By David Kirton
YANQING, China (Reuters) – The Yanqing National Sliding Centre is in a suburban district in Beijing, but Germany’s sliders turned the “Flying Snow Dragon” into a Bavarian fortress, yielding ten golds and firing their country to second in the Winter Olympics medal table.
Germany has long been a sliding sports powerhouse. But what its teams achieved in Yanqing, over 7,000 kilometres east of Munich, is unprecedented.
Gold followed gold in the luge, with singles athletes Johannes Ludwig and Natalie Geisenberger then teaming up with the “Bayern Express” doubles pair of Tobias Wendl and Tobias Arlt to steamroll to gold in the team relay.
Skeleton was Germany’s relative weakness prior to the Games, but Christopher Grotheer and Hannah Neise changed all that, taking the country’s first ever golds in the event.
In bobsleigh, the German medal fest continued, with three German teams atop the podium of the two-man event, the first time a country has made a clean sweep in the sport going back to the first Olympics 98 years ago.
The Germans were 0.06 seconds away from repeating the clean sweep in the four-man finale, only for Canada’s Justin Kripps and crew to deny them the bronze spot on the podium.
Only in the Olympics’ first ever monobob did Germany miss out on gold, where Canadian-born Kaillie Humphries led the pack to pick up her first medal in U.S. colours.
American Elana Mayers Taylor brought the feel-good factor to the Yanqing mountains, picking up silver in the monobob just days after coming out of COVID-19 isolation and bronze in the two-woman bobsleigh.

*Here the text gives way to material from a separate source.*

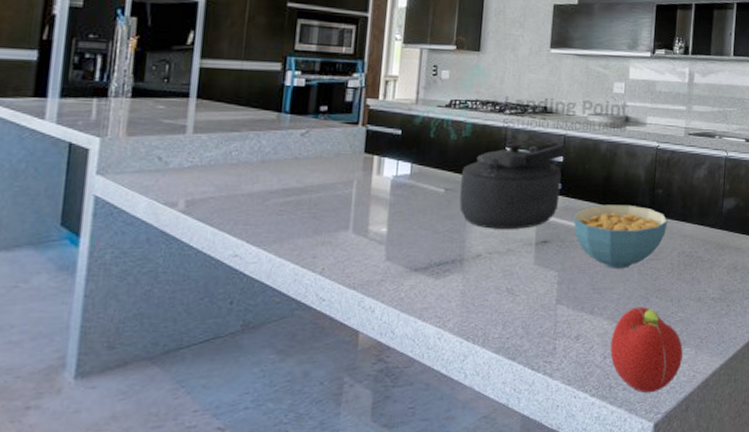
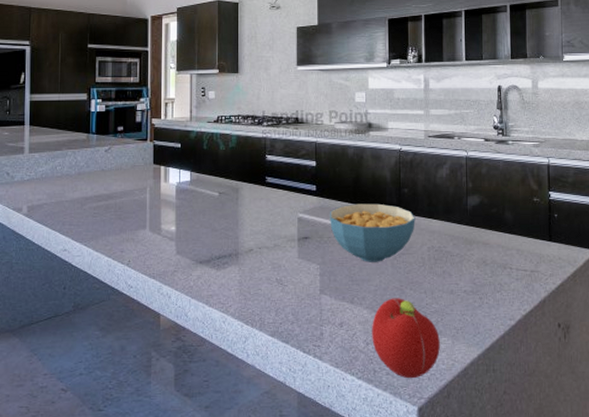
kettle: present [459,142,566,229] -> none [232,149,318,227]

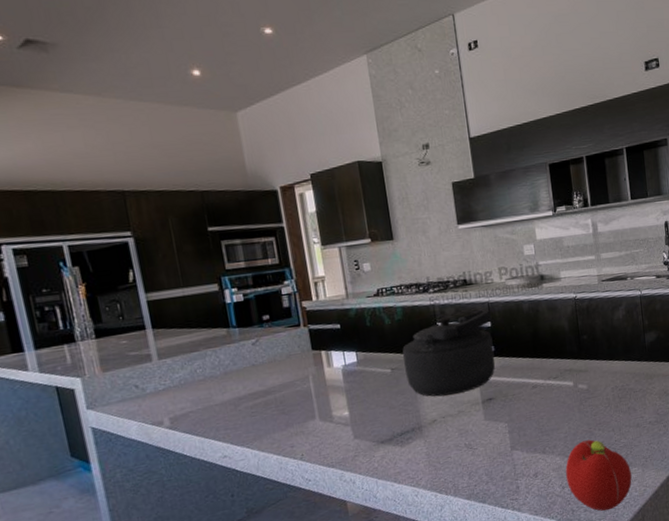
kettle: none [232,149,318,227] -> present [402,309,496,397]
cereal bowl: present [330,203,415,262] -> none [511,353,598,412]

After the 37-year-old missed out on being the flag bearer in the opening ceremony, teammates gave her a second chance in the closing instead.
The Games saw the sun set on Britain’s skeleton fortunes following the retirement of all-time great Lizzy Yarnold, with Laura Deas finishing 19th, far from the bronze she mustered in Pyeongchang four years before.

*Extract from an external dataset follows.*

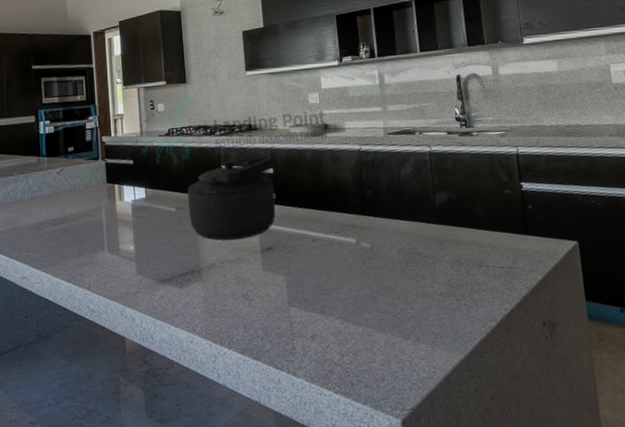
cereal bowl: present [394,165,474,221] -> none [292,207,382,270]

Her slow speed belied her smooth and efficient runs – an issue that dogged the British skeleton men and duo Mica McNeil and Montell Douglas in the two-woman bobsleigh. An inquest into Britain’s equipment awaits.
Some competitors will remember the Yanqing track’s 13th curve as one of the Games’ villains, with the tricky technical corner wreaking havoc on several contenders’ best-laid plans, particularly in the luge.
But almost all athletes sung the track’s praises, with the world’s first 360-degree loop and combination of speed-building straights and tough corners delivering a challenge worthy of its champions.